=== The problem ===
Of the lines below, write out exactly those from the line with "giới thiệu dòng cà phê đặc sản mới" through the line with "Là nhà tài trợ chính Triển lãm Vietfood", both included, and skip the rest.

===============

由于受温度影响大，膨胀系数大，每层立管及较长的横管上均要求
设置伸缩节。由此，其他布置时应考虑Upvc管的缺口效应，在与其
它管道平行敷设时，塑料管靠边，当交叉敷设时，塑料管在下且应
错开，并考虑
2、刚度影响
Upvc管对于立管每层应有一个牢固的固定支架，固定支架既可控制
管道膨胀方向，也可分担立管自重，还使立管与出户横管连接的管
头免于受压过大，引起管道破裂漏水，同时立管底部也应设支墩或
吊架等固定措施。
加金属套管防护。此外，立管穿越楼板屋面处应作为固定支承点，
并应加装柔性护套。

===============

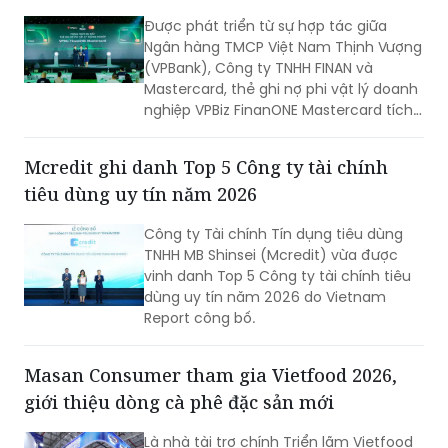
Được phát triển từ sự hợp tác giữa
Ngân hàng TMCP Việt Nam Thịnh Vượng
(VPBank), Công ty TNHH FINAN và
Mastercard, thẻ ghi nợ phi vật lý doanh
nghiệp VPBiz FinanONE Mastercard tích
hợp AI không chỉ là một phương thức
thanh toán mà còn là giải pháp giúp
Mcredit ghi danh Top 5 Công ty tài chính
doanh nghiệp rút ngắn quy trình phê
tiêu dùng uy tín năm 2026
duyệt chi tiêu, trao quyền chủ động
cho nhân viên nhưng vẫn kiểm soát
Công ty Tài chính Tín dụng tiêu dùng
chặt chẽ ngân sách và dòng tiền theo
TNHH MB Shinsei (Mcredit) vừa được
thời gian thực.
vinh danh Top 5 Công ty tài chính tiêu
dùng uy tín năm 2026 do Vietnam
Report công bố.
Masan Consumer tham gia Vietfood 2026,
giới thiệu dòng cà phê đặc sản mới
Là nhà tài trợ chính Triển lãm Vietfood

===============

=== Result for this exercise ===
giới thiệu dòng cà phê đặc sản mới
Là nhà tài trợ chính Triển lãm Vietfood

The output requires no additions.